Bij handelshuur/gemene huur
In het geval van handelshuur of gemene huur, is het mogelijk om in de huurovereenkomst te bepalen wie de kosten en lasten draagt. Als hierover geen afspraken zijn gemaakt, geldt het principe dat alleen kosten en lasten die verband houden met diensten of prestaties waar de huurder voordeel uit haalt, aan de huurder kunnen worden doorberekend. Dit omvat onder andere energievoorziening, het onderhoud van gemeenschappelijke ruimtes zoals verwarming en verlichting, en afvalkosten.
Kosten die direct verband houden met het eigendom van het pand, zoals onroerende voorheffing, zijn echter de verantwoordelijkheid van de verhuurder. Het is echter gebruikelijk dat dergelijke kosten contractueel aan de huurder worden toegewezen, wat mogelijk is in het geval van handelshuur of gemene huur, in tegenstelling tot woninghuur.
Soms zijn er situaties waarin zowel huurder als verhuurder profiteren van bepaalde kosten of lasten, in deze gevallen worden de kosten gedeeld tussen beide partijen.

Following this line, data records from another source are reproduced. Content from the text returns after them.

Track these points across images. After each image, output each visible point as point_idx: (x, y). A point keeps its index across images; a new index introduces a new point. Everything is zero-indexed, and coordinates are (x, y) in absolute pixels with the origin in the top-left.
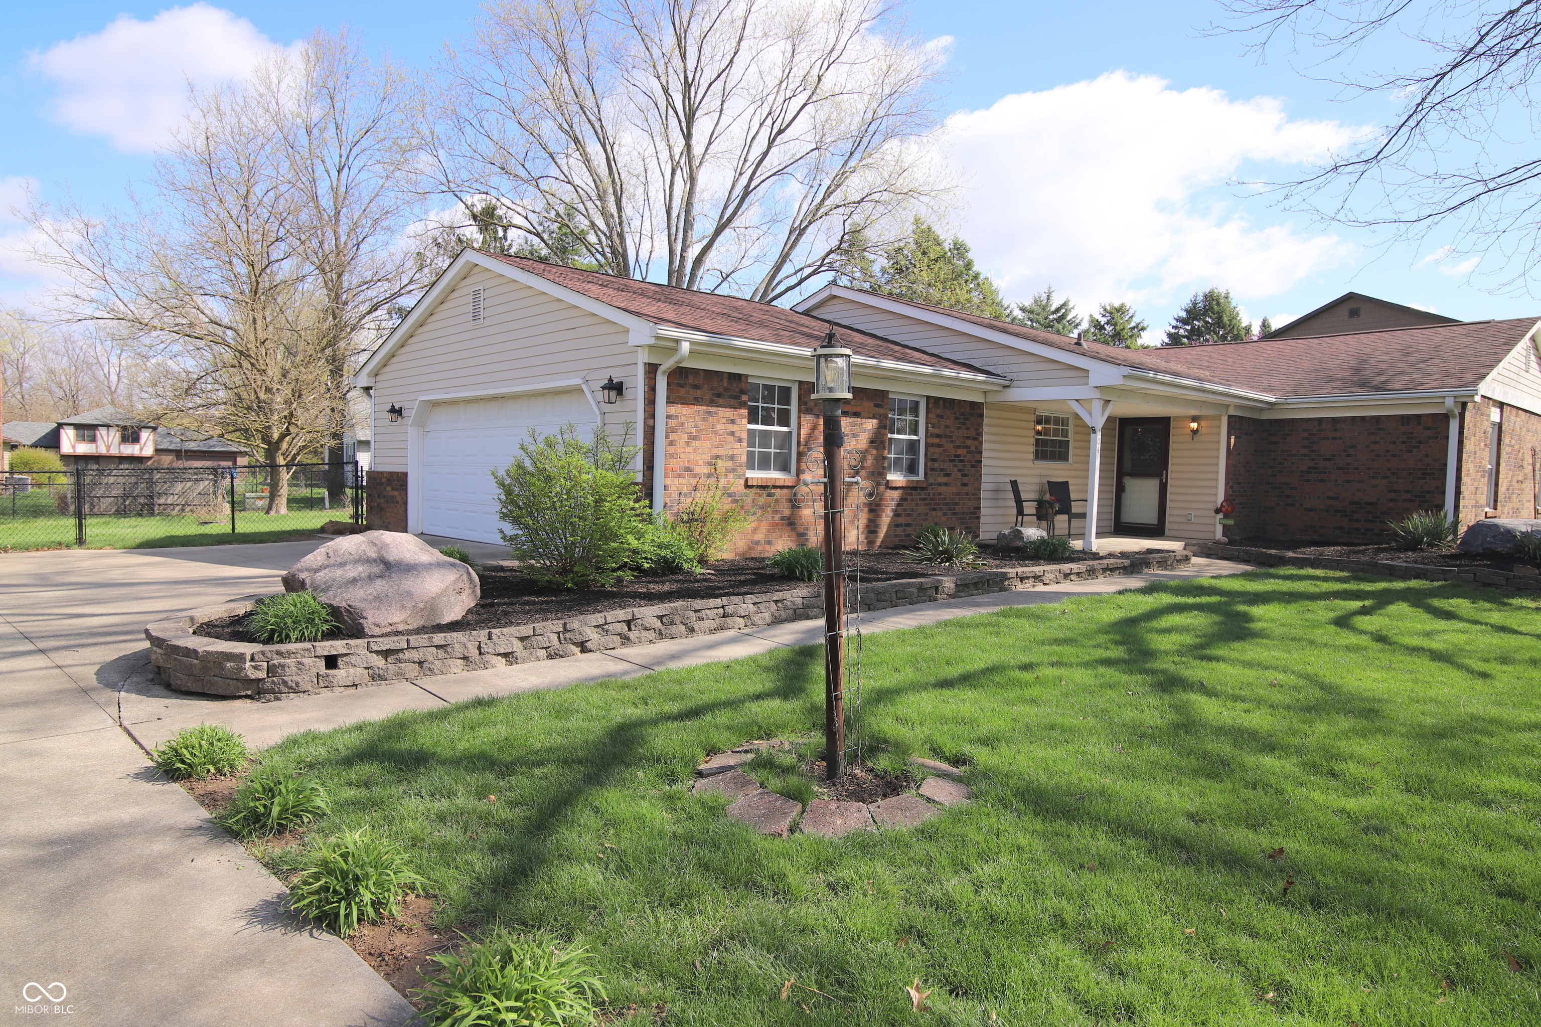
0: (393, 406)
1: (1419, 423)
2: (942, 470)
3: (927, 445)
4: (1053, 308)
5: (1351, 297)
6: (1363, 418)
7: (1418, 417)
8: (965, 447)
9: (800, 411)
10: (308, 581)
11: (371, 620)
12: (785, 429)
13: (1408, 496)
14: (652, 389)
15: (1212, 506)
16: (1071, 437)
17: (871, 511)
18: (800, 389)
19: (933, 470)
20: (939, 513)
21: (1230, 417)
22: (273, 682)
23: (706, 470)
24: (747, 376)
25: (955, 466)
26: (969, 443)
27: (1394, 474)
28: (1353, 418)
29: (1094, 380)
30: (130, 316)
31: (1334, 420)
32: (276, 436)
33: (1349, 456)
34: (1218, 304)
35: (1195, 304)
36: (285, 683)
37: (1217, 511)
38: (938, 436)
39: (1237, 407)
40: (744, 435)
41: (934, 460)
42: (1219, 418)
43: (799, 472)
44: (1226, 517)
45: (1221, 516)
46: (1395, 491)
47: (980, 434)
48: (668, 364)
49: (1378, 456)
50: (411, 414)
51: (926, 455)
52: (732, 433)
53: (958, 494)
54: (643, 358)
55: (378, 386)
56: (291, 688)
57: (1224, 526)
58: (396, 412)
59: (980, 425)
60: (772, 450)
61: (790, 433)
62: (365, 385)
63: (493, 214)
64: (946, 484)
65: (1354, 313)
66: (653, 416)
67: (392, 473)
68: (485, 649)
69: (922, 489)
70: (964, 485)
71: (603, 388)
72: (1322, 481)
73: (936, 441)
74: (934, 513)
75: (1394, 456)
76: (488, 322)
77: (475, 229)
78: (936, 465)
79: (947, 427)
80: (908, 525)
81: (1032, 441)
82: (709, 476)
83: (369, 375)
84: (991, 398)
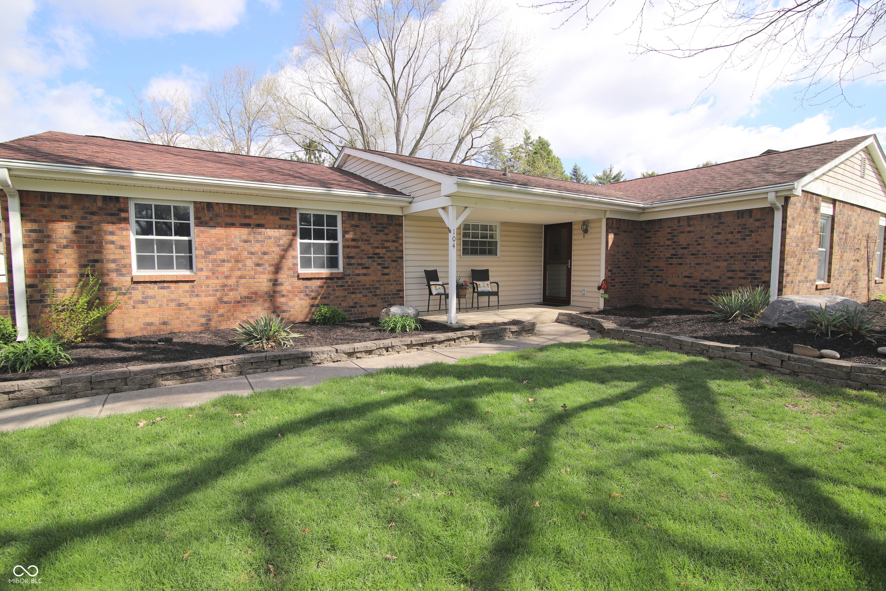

Wat betreft de begroting van kosten en lasten in de huurovereenkomst
Hierbij zijn er twee opties:
Kosten en lasten kunnen forfaitair worden bepaald. Het is belangrijk dat dit in de huurovereenkomst wordt vastgelegd om het akkoord van beide partijen hierover te bewijzen. Het forfaitaire bedrag hoeft niet overeen te komen met de werkelijke uitgaven en is niet vatbaar voor betwisting.
Als er geen forfait is vastgesteld, moeten de aan de huurder opgelegde kosten en lasten overeenkomen met de werkelijke uitgaven. Deze kosten en lasten moeten afzonderlijk worden vermeld in een rekening, waarbij de verhuurder de huurder voorziet van een gedetailleerde opsomming van de verschillende kosten en de bijbehorende bewijsstukken. Partijen kunnen deze verplichting niet contractueel uitsluiten.
Vaak wordt in de huurovereenkomst bepaald dat de huurder periodiek voorschotten betaalt, bijvoorbeeld door maandelijks een provisie aan de verhuurder over te maken.